Tareas:
1. Según el texto sobre el agua, ¿qué porcentaje del agua del planeta es salada?
2. Retoma el texto sobre el agua y continúalo a partir de su última frase.

Inició la charla el secretario general de WWF, Juan Carlos del Olmo, afirmando que “el agua es la savia de la vida en nuestro planeta y un recurso muy limitado. El 97% del agua de nuestro planeta es salada. Sólo el 3% es dulce y, de este porcentaje, el 2% está en forma de hielo y el 1% o menos es la que tenemos disponible. Y nos sale esa cifra de los 58 billones de dólares, pero lo que contamos es que el 60% del PIB mundial está relacionado con el agua y los ecosistemas de agua dulce. El agua no sale del grifo, sale de los ríos y para que haya agua necesitamos ecosistemas sanos y esos ecosistemas son ríos, humedales, acuíferos y están muy amenazados, fundamentalmente, por la agroindustria”. Por todo ello, el secretario general de WWF reclamó “adaptar nuestra economía y nuestra agricultura a los impactos del cambio climático y tomar consciencia de esa realidad. Tenemos que perseguir el uso ilegal del agua y tenemos que invertir de forma rápida y masiva en la recuperación de los ecosistemas acuáticos que dan un servicio a la sociedad”.

Registros de datos:
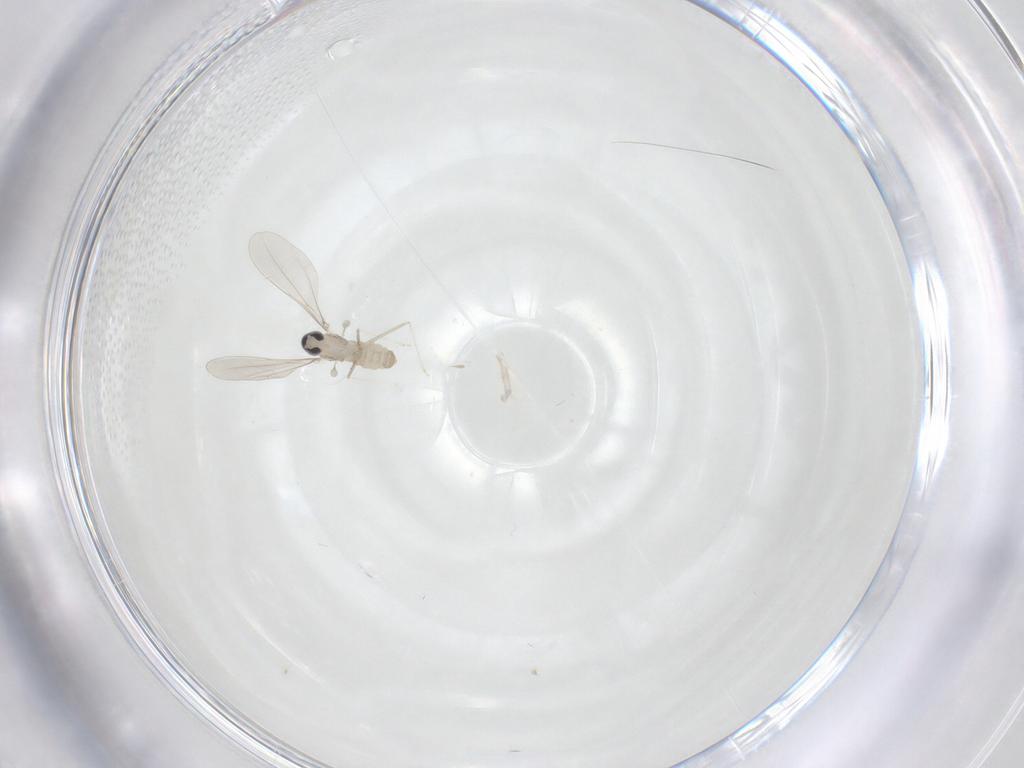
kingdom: Animalia
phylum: Arthropoda
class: Insecta
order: Diptera
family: Cecidomyiidae
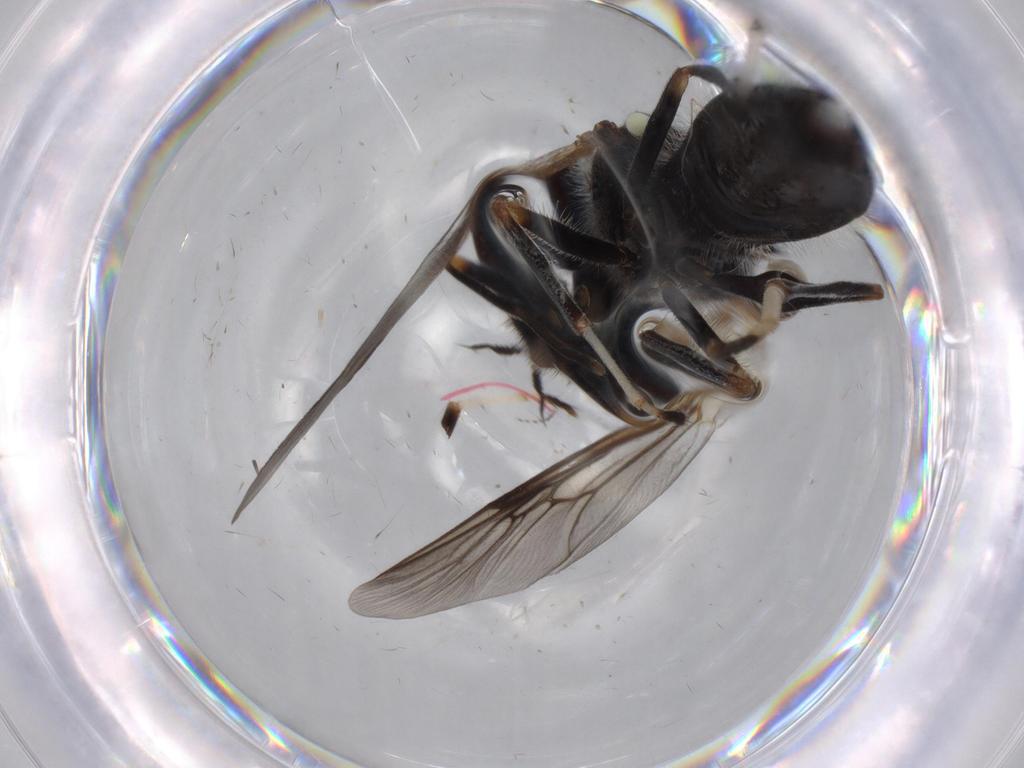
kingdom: Animalia
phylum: Arthropoda
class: Insecta
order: Diptera
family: Cecidomyiidae
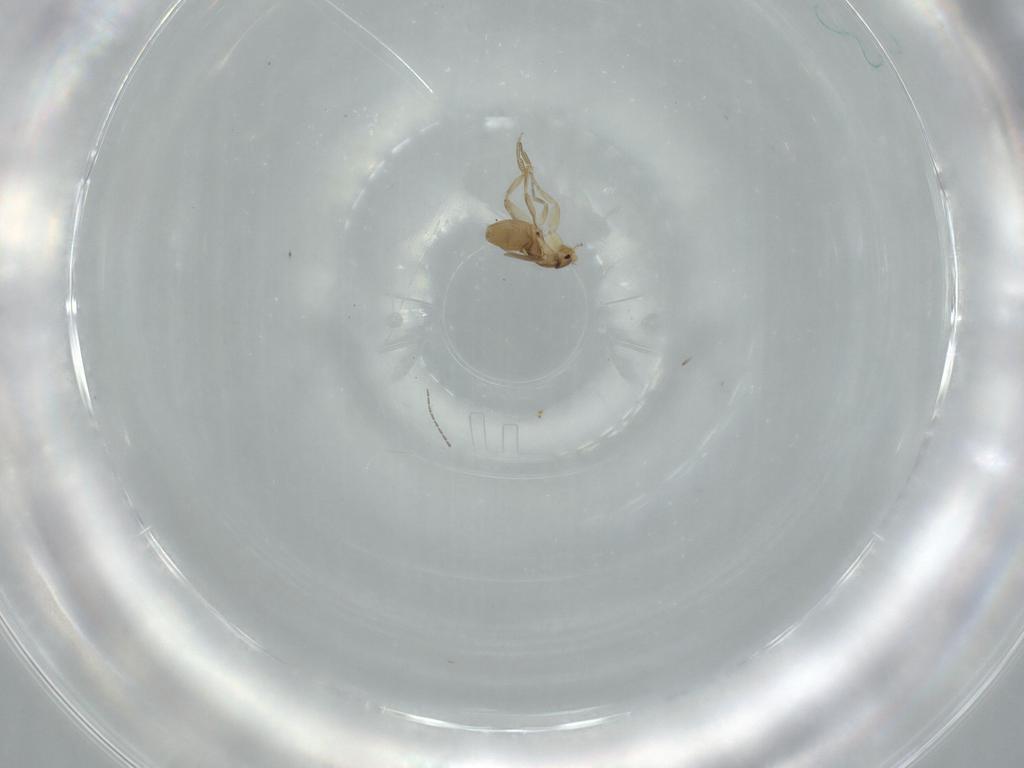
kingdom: Animalia
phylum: Arthropoda
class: Insecta
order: Diptera
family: Phoridae
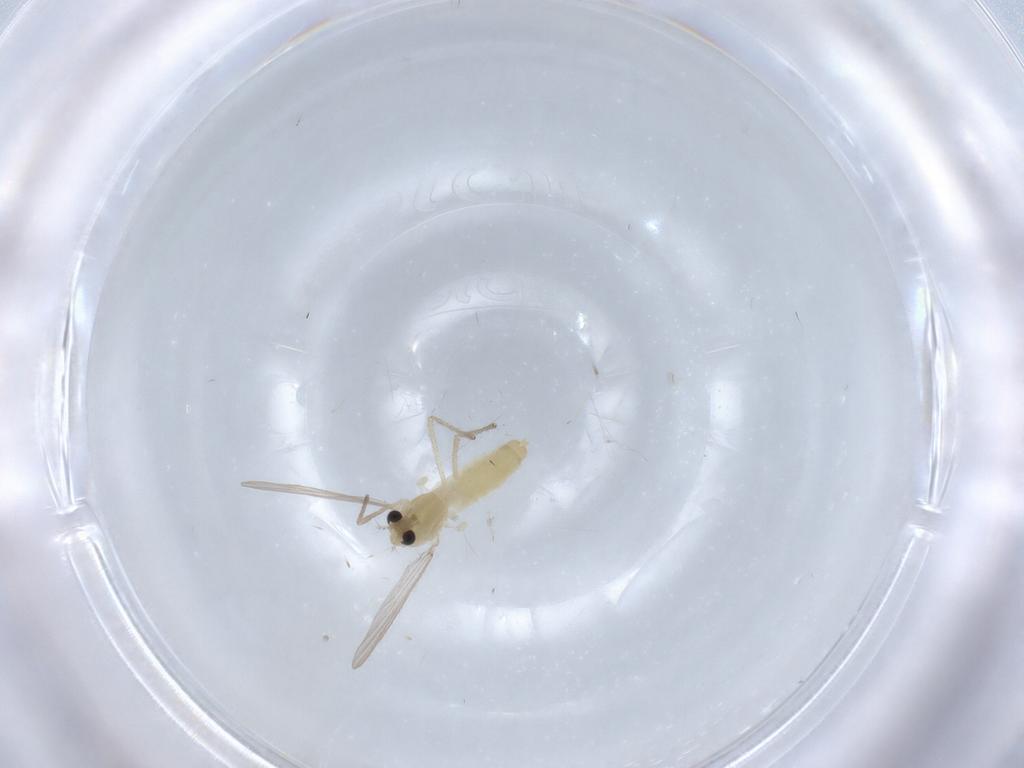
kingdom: Animalia
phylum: Arthropoda
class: Insecta
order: Diptera
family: Chironomidae
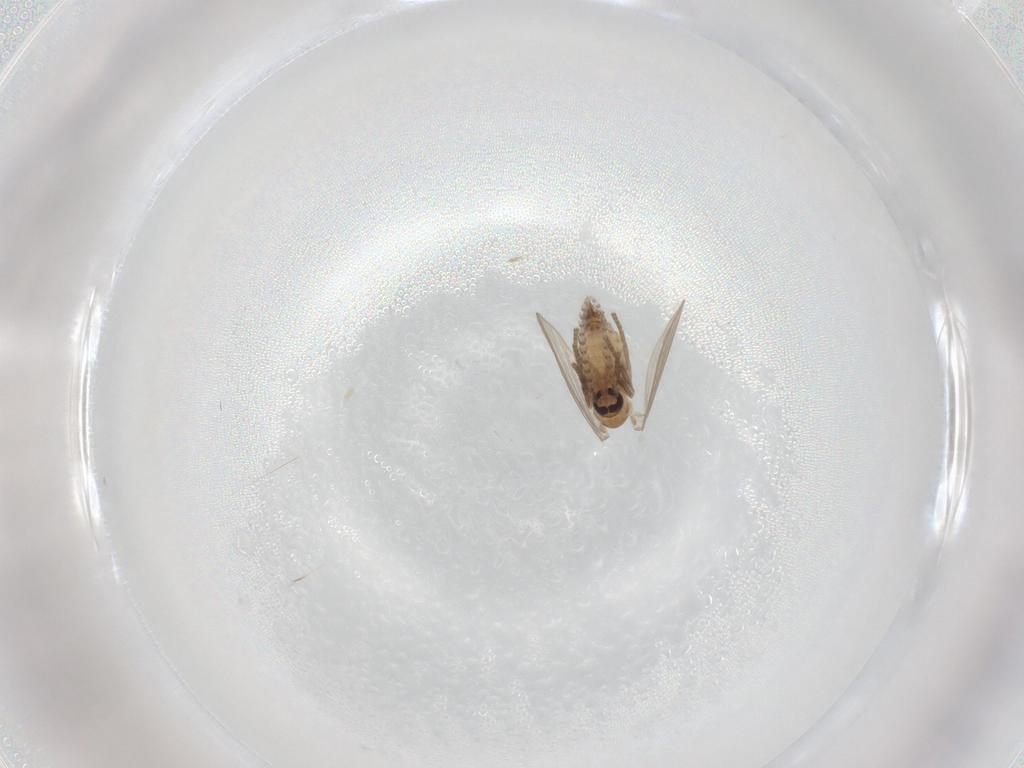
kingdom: Animalia
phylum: Arthropoda
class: Insecta
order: Diptera
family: Psychodidae
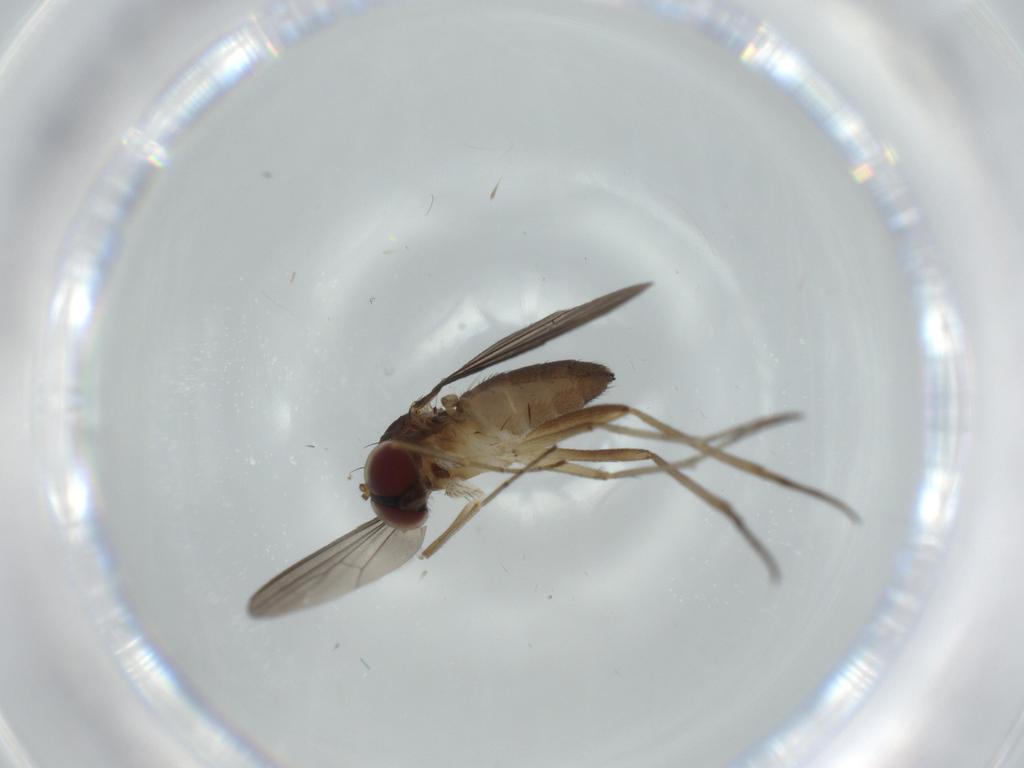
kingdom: Animalia
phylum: Arthropoda
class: Insecta
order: Diptera
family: Dolichopodidae
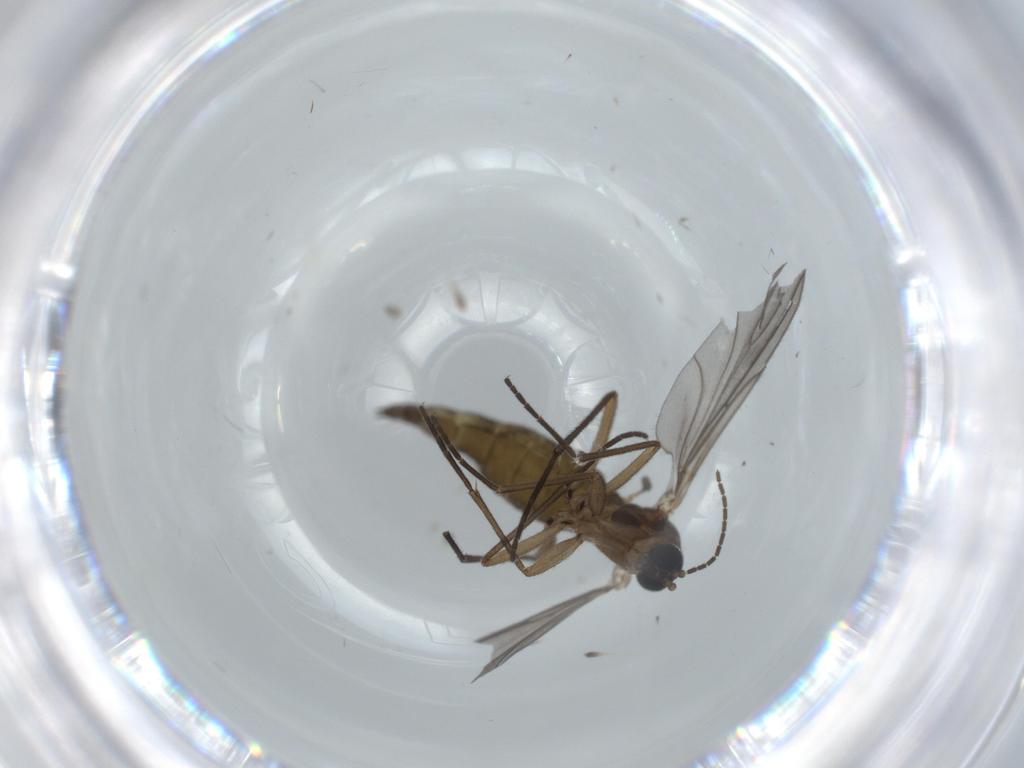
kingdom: Animalia
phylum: Arthropoda
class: Insecta
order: Diptera
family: Sciaridae
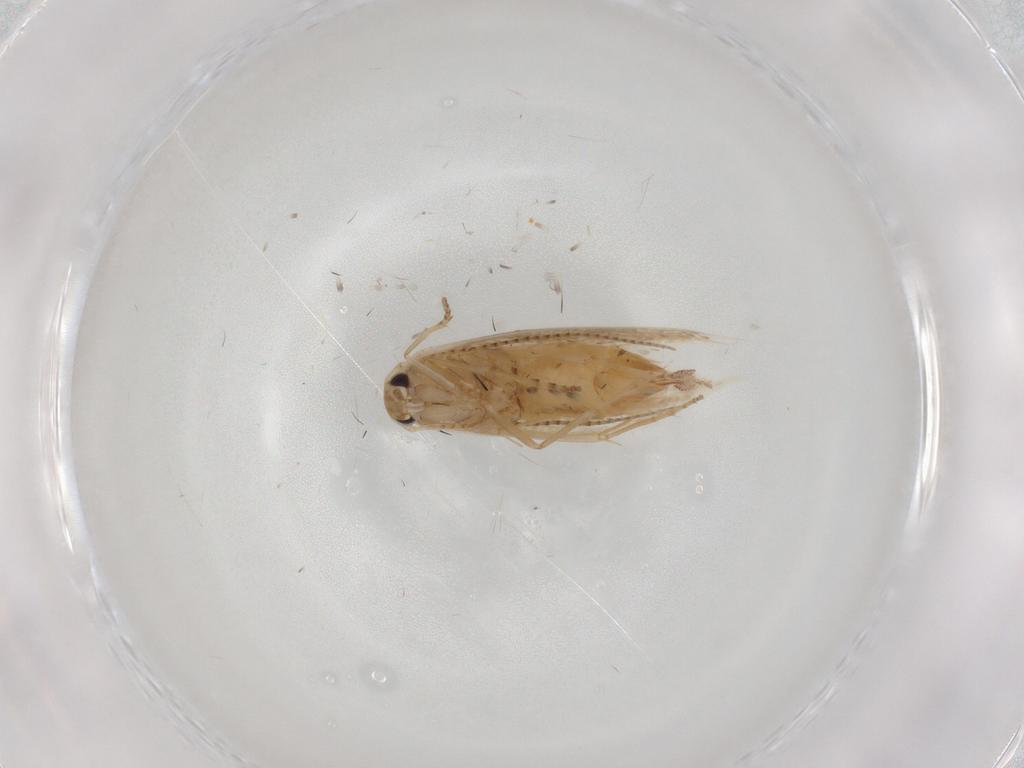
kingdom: Animalia
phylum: Arthropoda
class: Insecta
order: Lepidoptera
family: Bucculatricidae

Respuestas en orden:
1. El 97%.

2.
La directora ejecutiva de Greenpeace España, Eva Saldaña comentó que España es uno de los países más amenazados por el cambio climático: “Vamos a ir a escenarios más áridos e inflamables. Estamos hablando de sequías diez veces más duras que las actuales, de llegar a una subida media de 4ºC a finales de este siglo, de agravar las muertes por olas de calor, de impactos en la productividad laboral que supondrá adaptar los empleos y reducir la jornada laboral porque no va a ser posible trabajar. Todo ello con un impacto del 3% en el PIB”.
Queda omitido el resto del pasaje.